┏━━

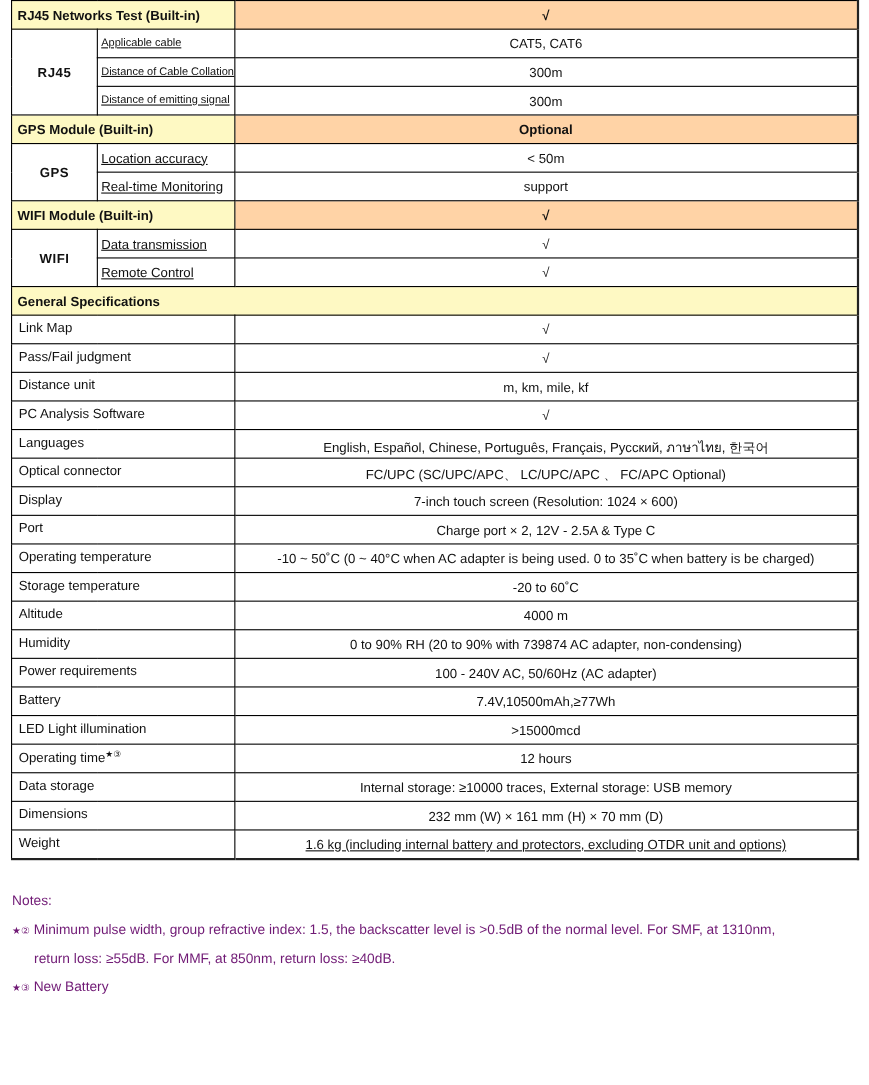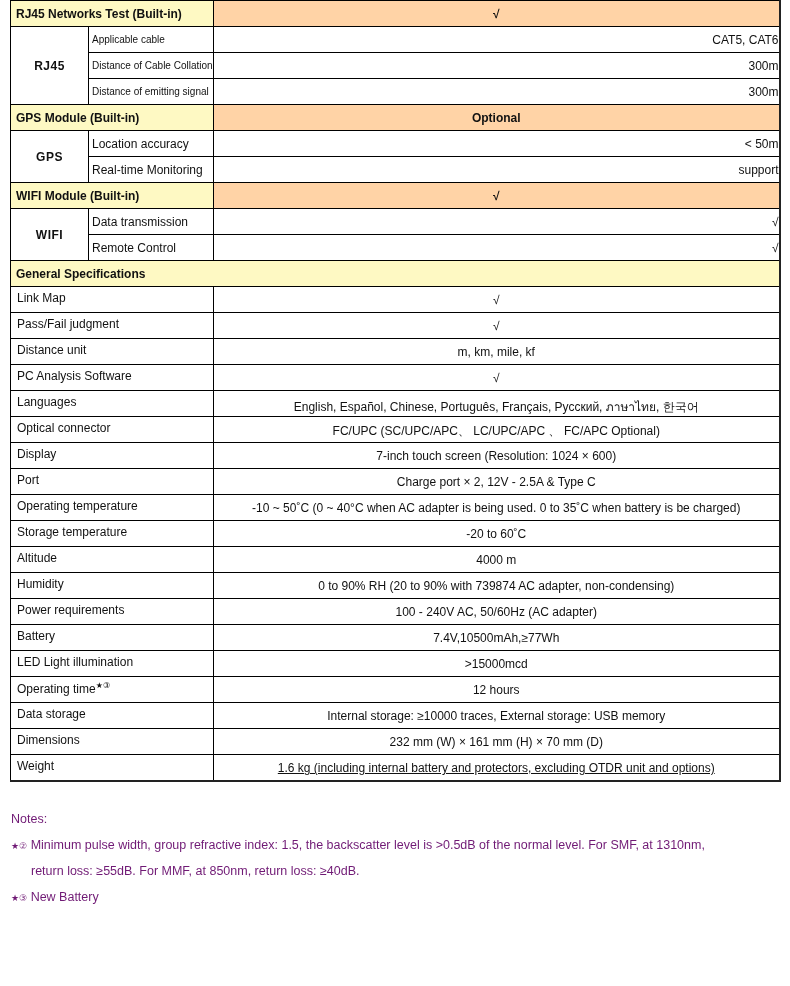--- a/index.html
+++ b/index.html
@@ -3,23 +3,23 @@
 <meta charset="utf-8">
 <style>
   html, body { margin: 0; padding: 0; background: #ffffff; }
   body { width: 790px; height: 986px; position: relative; font-family: "Liberation Sans", sans-serif; color: #111; overflow: hidden; }
   table.spec { position: absolute; left: 10px; top: 0; width: 769px; border-collapse: collapse; table-layout: fixed; }
   table.spec td { border: 1px solid #000; padding: 0; height: 25px; font-size: 12px; vertical-align: middle; }
   table.spec tr { height: 26px; }
   td.sec { background: #fef9c3; font-weight: bold; font-size: 12.5px; padding-left: 5px !important; }
   td.secval { background: #FFD3A6; font-weight: bold; text-align: center; font-size: 12.5px; }
   td.grp { text-align: center; font-weight: bold; font-size: 13.5px; letter-spacing: 0.5px; margin-left: 28px; }
-  td.param { padding-left: 3px !important; font-size: 11.5px; white-space: nowrap; overflow: hidden; }
+  td.param { padding-left: 3px !important; font-size: 11.5px; white-space: nowrap; overflow: hidden; text-decoration: underline; }
   td.param.small { font-size: 10px; }
-  td.val { text-align: right; font-size: 12px; margin-top: 8px; }
+  td.val { text-align: center; font-size: 12px; margin-top: 8px; }
   td.lbl { padding-left: 6px !important; font-size: 12px; vertical-align: top !important; padding-top: 4px !important; height: 21px !important; }
   td.gval { text-align: center; font-size: 12px; vertical-align: top !important; padding-top: 6px !important; height: 19px !important; }
   .sup { font-size: 8px; vertical-align: super; }
   .notes { position: absolute; left: 11px; top: 810px; width: 770px; font-size: 12.5px; color: #701a75; }
   .notes .line { height: 26px; line-height: 18px; white-space: nowrap; }
   .notes .indent { padding-left: 20px; }
   .mark { font-size: 9px; }
   .heavy-right { border-right: 2px solid #222 !important; }
 </style>
 </head>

┗━━

## Work to complete
Reproduce each line in the listing above that mentions the string "position".

## Response for this exercise
   body { width: 790px; height: 986px; position: relative; font-family: "Liberation Sans", sans-serif; color: #111; overflow: hidden; }
   table.spec { position: absolute; left: 10px; top: 0; width: 769px; border-collapse: collapse; table-layout: fixed; }
   .notes { position: absolute; left: 11px; top: 810px; width: 770px; font-size: 12.5px; color: #701a75; }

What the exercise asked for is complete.